Mais à frente, Cora viu uma mancha preta no chão e acelerou o passo para alcançá-la. Quando chegou perto percebeu que se tratava de um corvo caído, morto. Ela o tocou com a ponta dos dedos e levou um susto quando ele abriu o olho que estava virado para cima e começou a encará-la. O que está morto deve permanecer morto. Ela pensou. Pensou? Não, era mais como uma voz em sua cabeça. Não, essa voz vinha de todos os lugares. Das árvores, da terra, dos cascalhos e do céu descorado. Vinha de seu peito e reverberava em sua pele.

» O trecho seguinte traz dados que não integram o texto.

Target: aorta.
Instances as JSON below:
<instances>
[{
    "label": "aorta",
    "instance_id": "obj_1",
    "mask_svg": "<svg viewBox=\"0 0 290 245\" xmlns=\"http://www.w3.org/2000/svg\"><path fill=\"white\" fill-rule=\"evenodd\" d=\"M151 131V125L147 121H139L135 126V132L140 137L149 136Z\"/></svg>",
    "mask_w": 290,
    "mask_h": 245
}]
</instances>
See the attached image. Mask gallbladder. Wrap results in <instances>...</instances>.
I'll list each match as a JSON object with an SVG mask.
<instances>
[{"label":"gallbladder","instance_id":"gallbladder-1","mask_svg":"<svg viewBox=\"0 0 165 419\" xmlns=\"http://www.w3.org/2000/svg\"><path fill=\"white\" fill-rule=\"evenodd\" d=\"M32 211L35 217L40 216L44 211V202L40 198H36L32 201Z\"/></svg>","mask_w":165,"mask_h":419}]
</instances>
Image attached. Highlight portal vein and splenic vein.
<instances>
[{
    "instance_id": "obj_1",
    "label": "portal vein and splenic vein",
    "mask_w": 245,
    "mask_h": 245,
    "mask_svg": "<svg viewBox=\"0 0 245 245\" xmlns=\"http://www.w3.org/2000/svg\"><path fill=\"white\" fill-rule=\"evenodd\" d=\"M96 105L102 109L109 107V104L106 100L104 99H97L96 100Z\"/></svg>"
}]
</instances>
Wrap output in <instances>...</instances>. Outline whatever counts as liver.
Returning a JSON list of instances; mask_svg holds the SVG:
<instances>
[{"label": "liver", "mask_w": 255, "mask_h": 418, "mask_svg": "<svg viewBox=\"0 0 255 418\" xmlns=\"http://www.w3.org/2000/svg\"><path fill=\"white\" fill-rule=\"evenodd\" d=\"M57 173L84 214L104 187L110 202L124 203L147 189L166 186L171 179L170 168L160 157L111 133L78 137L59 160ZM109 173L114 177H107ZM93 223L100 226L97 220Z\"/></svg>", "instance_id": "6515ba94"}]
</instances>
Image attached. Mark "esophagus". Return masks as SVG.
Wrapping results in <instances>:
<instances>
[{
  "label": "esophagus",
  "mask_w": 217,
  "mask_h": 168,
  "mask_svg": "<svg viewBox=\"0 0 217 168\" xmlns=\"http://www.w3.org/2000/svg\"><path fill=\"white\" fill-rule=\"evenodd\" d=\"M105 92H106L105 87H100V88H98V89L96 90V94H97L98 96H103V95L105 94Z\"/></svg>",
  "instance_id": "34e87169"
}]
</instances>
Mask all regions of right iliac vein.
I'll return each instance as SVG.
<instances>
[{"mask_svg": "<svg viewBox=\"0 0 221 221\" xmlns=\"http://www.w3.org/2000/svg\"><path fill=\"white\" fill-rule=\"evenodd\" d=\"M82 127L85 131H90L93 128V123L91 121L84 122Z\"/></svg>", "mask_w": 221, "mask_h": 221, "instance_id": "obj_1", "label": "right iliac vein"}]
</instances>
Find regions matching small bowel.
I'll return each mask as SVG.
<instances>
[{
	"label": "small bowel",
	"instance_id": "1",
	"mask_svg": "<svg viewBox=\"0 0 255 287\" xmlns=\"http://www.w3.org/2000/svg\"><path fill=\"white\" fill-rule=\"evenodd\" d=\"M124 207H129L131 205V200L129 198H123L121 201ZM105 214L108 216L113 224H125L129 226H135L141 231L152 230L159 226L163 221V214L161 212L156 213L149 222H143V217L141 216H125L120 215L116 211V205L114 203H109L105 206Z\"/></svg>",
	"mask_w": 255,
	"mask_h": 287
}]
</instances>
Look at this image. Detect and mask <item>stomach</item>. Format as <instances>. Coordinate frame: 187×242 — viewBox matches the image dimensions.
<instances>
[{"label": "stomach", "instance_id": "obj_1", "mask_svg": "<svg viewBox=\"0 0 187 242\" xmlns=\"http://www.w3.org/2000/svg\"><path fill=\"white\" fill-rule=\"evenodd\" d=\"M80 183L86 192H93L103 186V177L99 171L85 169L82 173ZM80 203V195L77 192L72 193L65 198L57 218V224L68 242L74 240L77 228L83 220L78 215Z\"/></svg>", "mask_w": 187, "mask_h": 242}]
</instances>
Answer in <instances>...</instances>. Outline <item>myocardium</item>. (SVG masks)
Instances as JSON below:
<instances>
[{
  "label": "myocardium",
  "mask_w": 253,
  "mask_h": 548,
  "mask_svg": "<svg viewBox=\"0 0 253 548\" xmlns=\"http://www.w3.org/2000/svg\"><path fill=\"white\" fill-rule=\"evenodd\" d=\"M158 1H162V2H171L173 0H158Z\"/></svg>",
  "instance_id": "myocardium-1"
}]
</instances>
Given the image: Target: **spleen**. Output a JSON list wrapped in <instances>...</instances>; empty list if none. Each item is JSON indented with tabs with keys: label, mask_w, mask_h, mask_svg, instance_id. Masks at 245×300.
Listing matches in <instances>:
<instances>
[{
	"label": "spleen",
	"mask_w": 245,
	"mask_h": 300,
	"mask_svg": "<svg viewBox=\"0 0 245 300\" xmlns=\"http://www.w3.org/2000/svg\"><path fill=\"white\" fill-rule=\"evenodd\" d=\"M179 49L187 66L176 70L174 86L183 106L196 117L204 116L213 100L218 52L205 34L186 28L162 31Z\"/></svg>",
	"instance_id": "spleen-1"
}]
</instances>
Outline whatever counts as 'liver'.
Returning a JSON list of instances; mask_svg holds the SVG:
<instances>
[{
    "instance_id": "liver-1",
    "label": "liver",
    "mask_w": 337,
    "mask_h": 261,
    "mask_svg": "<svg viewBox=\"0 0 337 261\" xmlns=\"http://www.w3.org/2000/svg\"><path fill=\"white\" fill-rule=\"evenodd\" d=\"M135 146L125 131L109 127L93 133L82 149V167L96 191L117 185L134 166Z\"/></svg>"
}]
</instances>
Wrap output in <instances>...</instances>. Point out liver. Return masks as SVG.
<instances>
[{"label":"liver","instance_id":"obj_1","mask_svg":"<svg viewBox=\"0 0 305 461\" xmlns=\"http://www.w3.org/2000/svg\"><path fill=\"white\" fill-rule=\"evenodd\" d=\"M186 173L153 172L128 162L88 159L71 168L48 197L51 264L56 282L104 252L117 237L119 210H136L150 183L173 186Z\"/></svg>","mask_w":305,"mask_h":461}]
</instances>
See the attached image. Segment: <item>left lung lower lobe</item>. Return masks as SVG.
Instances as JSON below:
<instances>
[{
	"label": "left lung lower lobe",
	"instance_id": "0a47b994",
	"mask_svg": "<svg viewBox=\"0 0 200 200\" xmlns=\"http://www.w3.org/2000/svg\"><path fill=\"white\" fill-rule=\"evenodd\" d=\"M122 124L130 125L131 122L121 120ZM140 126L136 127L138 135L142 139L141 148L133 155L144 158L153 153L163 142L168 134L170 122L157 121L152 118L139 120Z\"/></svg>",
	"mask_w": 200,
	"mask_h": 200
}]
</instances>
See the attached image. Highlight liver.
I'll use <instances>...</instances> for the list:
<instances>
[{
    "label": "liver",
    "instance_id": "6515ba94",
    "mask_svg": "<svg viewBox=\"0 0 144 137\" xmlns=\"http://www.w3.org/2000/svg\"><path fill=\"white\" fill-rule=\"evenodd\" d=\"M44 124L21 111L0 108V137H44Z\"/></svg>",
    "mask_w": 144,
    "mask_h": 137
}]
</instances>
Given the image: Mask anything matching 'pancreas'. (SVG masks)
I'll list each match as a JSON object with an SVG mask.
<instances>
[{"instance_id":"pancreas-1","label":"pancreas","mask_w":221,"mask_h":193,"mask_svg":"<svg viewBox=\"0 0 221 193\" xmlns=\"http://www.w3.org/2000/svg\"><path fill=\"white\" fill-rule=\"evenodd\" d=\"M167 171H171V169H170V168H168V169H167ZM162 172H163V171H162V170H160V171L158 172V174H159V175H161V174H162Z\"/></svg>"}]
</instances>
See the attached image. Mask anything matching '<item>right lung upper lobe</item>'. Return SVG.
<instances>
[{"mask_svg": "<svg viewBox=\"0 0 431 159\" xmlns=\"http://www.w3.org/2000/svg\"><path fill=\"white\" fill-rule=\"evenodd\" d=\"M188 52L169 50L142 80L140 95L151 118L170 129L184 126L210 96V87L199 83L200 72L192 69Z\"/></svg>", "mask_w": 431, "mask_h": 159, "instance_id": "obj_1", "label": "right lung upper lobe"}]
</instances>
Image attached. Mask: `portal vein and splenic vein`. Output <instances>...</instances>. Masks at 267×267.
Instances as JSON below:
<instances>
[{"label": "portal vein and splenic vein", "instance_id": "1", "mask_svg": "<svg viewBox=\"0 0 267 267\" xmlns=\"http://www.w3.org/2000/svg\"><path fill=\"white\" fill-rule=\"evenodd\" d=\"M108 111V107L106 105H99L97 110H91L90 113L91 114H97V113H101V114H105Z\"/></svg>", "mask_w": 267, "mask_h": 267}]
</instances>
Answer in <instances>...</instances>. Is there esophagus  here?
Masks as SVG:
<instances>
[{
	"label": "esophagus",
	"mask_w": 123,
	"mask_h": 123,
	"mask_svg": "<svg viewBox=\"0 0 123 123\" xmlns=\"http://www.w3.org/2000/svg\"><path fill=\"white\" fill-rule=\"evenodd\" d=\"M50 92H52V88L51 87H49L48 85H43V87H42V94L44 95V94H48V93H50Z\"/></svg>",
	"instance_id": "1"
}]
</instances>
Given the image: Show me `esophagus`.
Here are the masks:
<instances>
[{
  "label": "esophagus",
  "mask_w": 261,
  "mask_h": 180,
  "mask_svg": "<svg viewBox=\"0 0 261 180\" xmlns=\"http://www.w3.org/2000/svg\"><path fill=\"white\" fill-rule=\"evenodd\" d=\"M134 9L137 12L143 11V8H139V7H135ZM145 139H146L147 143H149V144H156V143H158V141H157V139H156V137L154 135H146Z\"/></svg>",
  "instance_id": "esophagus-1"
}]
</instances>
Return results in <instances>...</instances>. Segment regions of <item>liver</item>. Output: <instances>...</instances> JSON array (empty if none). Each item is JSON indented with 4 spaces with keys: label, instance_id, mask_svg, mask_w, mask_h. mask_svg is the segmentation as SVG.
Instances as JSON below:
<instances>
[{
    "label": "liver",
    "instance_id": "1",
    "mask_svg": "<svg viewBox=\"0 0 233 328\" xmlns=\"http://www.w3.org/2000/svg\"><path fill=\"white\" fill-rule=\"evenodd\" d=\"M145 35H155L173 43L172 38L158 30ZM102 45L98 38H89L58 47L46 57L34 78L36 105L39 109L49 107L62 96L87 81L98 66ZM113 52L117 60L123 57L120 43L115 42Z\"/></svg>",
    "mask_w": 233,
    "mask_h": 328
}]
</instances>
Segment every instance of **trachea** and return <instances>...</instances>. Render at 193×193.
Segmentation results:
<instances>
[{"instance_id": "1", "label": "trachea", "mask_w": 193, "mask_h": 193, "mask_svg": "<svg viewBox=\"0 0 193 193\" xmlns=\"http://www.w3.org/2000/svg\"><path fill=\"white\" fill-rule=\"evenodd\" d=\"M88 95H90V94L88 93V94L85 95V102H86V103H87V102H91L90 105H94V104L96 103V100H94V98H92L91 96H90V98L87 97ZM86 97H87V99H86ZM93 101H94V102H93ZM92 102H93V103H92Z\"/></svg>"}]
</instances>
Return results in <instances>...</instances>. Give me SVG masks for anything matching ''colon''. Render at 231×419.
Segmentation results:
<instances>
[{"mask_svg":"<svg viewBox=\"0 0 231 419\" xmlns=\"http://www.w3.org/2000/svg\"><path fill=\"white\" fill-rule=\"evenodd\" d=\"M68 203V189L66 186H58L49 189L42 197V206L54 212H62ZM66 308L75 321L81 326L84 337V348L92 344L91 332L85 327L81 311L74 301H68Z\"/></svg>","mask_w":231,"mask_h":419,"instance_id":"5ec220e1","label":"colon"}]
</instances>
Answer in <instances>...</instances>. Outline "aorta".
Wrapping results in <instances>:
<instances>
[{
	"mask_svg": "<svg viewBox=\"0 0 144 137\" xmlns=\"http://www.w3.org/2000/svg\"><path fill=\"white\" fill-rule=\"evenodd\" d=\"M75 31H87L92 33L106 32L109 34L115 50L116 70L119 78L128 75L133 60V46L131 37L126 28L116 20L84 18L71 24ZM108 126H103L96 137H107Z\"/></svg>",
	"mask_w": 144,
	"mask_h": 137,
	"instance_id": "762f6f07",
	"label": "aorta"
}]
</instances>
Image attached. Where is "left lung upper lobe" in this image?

O que está morto deve permanecer morto.

O corvo começou a se contorcer e a tentar abrir as asas. Ele grasnava alto, agonizando. Cora apavorou-se, ele sofria por culpa dela, ele estava morto e ela o trouxe de volta para o padecimento. Mas então alçou voo, desengonçado e desequilibrado, incapaz de voar em linha reta.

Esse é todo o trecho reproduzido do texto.